**Instructions to follow**
Please set the lines down again exactly, from the top of the entries through the line that contains "ring pip: (945, 714)".

Human keypoint data
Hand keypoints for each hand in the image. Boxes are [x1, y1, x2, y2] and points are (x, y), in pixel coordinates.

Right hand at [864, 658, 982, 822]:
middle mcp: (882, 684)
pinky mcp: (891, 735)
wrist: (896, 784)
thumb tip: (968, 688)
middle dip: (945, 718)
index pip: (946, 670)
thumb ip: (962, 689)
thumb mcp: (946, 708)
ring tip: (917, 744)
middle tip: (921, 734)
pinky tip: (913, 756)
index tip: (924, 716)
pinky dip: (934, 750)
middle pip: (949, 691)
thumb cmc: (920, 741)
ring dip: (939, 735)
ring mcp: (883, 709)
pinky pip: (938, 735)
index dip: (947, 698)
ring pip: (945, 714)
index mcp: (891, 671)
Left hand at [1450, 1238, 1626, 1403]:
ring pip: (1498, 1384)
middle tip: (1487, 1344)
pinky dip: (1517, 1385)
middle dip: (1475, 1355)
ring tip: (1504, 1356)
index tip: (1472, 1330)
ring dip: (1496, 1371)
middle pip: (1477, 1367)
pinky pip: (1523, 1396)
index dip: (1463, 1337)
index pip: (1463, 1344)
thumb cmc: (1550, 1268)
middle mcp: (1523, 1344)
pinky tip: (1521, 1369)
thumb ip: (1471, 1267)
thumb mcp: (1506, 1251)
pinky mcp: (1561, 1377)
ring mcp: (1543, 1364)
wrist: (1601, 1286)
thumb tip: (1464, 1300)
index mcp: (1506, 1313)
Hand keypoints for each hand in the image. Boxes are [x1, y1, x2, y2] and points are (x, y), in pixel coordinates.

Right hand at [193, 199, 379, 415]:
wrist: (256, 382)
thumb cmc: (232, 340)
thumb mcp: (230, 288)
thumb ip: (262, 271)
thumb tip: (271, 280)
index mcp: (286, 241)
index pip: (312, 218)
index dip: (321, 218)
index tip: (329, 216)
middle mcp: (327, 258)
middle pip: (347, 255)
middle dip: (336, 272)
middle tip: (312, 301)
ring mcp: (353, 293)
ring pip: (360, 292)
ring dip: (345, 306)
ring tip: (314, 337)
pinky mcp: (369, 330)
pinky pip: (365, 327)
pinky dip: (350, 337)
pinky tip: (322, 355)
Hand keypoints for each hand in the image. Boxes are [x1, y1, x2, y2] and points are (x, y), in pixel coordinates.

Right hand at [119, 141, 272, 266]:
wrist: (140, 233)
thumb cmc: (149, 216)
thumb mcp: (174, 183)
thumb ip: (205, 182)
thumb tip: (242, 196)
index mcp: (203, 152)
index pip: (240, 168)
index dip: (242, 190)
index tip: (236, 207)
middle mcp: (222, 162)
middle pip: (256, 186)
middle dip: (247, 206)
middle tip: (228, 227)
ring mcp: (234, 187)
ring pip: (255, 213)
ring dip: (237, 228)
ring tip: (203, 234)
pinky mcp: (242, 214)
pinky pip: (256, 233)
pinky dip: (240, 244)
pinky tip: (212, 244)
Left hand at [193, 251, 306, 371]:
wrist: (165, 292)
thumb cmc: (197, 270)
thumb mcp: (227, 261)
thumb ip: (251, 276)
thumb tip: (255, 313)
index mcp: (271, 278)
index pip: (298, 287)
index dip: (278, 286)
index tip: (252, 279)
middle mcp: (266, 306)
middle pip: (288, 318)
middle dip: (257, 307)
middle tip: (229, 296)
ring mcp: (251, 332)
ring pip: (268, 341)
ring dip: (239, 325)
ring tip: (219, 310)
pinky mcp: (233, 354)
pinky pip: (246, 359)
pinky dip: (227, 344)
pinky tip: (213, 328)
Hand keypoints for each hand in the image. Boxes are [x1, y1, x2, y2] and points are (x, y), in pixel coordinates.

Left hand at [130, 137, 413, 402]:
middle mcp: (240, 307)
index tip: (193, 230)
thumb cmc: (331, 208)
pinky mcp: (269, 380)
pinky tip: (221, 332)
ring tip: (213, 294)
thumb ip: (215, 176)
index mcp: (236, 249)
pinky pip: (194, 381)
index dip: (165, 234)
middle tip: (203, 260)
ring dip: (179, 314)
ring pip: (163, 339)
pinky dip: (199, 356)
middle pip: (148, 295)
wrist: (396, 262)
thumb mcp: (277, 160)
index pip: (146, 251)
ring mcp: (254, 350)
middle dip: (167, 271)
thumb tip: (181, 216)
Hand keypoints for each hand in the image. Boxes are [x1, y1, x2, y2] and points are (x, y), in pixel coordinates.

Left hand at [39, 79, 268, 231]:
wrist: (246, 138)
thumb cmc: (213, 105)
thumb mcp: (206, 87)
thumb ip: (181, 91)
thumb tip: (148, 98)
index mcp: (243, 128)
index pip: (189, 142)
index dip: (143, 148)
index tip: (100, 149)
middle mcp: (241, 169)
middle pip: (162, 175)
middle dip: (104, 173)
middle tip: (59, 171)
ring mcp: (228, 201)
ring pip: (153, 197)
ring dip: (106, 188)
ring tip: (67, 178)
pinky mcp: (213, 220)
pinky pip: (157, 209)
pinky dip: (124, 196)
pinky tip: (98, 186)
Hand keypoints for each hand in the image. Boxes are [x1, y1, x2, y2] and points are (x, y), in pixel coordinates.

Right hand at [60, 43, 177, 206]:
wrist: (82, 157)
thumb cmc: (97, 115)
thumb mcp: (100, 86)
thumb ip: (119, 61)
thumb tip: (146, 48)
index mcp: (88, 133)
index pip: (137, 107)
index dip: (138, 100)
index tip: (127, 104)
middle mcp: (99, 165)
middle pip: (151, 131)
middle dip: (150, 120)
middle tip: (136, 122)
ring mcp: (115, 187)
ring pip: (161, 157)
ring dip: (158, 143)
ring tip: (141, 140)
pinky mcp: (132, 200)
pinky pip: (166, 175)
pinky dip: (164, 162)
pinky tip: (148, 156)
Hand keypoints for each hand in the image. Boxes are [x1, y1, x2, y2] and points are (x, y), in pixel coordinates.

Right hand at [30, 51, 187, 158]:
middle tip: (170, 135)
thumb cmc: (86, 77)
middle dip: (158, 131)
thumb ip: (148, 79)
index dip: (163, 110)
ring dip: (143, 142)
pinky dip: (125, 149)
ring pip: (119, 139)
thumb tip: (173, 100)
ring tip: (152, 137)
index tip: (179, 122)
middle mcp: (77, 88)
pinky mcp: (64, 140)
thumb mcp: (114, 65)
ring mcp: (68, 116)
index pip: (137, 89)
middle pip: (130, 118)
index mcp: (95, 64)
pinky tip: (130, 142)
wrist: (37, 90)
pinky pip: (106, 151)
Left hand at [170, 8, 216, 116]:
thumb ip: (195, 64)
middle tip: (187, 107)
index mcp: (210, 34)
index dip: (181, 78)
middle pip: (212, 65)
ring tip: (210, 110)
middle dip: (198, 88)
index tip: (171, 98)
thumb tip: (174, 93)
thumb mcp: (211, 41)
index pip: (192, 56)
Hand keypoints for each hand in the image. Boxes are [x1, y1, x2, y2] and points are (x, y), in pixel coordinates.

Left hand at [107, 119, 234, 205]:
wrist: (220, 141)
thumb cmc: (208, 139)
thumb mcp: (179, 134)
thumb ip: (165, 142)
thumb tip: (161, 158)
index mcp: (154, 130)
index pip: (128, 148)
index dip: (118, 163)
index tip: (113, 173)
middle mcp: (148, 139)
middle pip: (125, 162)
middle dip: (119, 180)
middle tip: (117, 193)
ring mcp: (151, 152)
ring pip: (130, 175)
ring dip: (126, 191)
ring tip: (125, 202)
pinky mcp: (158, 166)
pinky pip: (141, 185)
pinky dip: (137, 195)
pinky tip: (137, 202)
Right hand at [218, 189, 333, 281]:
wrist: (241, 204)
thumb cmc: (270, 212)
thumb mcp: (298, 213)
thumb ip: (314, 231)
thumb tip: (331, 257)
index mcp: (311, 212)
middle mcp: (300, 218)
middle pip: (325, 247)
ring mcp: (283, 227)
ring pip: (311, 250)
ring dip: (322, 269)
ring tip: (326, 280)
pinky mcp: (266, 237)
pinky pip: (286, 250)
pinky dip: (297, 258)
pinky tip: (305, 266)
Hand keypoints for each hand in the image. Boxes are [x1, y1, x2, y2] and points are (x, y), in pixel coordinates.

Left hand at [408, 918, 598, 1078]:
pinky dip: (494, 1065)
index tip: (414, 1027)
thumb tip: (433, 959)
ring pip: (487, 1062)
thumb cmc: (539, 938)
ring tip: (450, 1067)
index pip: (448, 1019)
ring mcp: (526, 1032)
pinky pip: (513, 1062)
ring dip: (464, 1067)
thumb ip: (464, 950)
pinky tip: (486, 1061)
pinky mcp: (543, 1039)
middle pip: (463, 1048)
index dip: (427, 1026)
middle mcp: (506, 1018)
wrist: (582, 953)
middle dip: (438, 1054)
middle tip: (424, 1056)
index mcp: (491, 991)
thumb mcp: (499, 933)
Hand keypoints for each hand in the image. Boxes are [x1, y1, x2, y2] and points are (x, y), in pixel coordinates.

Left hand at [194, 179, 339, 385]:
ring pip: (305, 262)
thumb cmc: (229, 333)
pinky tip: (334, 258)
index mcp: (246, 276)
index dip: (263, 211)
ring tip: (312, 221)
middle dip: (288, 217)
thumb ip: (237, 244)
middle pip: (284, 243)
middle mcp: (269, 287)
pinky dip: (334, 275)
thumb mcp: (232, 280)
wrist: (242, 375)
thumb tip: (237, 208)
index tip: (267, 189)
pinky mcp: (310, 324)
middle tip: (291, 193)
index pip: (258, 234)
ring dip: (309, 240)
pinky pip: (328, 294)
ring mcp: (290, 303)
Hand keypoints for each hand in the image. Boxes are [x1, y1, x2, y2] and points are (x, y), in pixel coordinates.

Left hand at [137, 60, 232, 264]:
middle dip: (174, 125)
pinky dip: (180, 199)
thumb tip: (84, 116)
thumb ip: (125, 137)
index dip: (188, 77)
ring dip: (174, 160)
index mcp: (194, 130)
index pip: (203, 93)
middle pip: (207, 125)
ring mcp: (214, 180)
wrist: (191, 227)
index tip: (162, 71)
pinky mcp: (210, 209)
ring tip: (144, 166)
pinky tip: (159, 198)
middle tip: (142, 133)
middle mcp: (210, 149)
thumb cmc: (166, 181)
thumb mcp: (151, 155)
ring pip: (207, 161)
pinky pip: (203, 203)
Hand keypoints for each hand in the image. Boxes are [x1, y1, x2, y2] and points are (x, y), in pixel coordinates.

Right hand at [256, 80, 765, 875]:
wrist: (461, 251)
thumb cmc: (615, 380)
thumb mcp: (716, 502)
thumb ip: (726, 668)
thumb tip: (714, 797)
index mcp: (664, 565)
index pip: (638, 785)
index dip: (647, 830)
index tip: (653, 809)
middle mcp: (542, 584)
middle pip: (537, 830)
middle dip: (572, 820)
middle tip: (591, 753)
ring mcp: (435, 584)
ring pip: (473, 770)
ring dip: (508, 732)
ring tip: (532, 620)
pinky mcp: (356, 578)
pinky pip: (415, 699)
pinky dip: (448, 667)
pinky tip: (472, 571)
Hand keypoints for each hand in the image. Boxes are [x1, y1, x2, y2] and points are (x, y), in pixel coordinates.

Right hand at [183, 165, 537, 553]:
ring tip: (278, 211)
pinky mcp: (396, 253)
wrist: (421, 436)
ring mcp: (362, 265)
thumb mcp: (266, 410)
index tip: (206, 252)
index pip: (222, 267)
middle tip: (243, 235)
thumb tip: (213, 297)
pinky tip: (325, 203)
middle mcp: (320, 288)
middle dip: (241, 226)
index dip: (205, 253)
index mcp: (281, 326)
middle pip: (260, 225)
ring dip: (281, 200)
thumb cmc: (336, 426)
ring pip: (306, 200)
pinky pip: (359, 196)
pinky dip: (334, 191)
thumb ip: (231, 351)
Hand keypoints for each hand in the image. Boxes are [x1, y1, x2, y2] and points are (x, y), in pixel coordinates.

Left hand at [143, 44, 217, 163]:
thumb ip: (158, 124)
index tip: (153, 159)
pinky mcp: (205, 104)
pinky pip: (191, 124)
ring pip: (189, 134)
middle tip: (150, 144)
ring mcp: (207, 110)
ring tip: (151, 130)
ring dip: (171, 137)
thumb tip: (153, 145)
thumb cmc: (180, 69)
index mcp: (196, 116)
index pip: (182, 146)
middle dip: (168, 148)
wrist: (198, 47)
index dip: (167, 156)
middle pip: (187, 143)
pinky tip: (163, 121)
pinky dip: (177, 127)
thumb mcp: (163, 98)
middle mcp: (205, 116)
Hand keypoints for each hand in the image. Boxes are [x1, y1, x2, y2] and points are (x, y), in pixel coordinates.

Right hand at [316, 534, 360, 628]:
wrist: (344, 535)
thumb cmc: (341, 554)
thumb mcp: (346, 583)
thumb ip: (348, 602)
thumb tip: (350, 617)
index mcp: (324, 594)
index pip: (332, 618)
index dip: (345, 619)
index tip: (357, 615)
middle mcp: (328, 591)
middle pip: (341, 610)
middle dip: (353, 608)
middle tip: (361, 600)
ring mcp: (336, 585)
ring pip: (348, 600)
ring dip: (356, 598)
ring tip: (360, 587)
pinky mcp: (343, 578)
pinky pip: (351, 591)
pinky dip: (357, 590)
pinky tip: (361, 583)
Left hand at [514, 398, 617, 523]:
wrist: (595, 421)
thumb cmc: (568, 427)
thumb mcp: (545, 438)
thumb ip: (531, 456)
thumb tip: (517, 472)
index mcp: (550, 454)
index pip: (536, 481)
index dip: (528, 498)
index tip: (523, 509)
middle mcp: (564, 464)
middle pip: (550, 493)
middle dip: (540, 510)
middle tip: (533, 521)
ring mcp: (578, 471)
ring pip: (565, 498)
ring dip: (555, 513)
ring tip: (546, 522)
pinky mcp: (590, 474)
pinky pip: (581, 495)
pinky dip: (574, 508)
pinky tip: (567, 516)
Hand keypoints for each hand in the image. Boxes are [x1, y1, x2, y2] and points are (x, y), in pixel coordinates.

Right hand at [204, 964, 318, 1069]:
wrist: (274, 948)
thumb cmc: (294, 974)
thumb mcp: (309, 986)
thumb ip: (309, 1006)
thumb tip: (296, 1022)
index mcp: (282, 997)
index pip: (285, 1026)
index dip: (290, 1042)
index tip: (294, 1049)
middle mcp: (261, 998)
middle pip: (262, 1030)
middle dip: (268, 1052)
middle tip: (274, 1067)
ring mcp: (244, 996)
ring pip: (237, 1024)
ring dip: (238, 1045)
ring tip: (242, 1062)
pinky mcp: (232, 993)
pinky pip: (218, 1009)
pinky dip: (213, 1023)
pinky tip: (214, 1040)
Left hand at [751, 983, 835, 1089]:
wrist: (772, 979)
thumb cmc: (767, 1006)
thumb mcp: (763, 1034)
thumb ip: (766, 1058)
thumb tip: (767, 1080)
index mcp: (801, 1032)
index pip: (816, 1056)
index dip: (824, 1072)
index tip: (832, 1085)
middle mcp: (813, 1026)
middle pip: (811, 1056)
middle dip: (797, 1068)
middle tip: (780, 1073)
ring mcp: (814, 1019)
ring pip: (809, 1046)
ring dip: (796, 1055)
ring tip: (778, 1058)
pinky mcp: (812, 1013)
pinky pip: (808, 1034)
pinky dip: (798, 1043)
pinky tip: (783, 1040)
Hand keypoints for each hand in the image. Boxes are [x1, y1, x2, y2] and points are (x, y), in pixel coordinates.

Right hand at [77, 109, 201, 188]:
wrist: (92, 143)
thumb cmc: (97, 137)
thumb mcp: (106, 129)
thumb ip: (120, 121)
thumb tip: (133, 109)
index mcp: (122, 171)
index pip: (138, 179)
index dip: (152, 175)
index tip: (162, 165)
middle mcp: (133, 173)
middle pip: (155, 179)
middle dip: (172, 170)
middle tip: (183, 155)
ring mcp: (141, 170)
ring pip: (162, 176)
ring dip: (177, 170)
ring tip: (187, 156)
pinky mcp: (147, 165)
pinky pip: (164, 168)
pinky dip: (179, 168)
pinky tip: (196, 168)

**Expected answer**
Hand keypoints for each hand in the image. Boxes are [x1, y1, x2, y2] and points are (x, y), in pixel coordinates.

Right hand at [864, 658, 982, 822]:
middle mcp: (882, 684)
pinky mcp: (891, 735)
wrist: (896, 784)
thumb tip: (968, 688)
middle dip: (945, 718)
index pip: (946, 670)
thumb ip: (962, 689)
thumb mcp: (946, 708)
ring tip: (917, 744)
middle tip: (921, 734)
pinky tip: (913, 756)
index tip: (924, 716)
pinky dip: (934, 750)
middle pip: (949, 691)
thumb cmc: (920, 741)
ring dip: (939, 735)
ring mcp: (883, 709)
pinky pip: (938, 735)
index dip: (947, 698)
ring pip: (945, 714)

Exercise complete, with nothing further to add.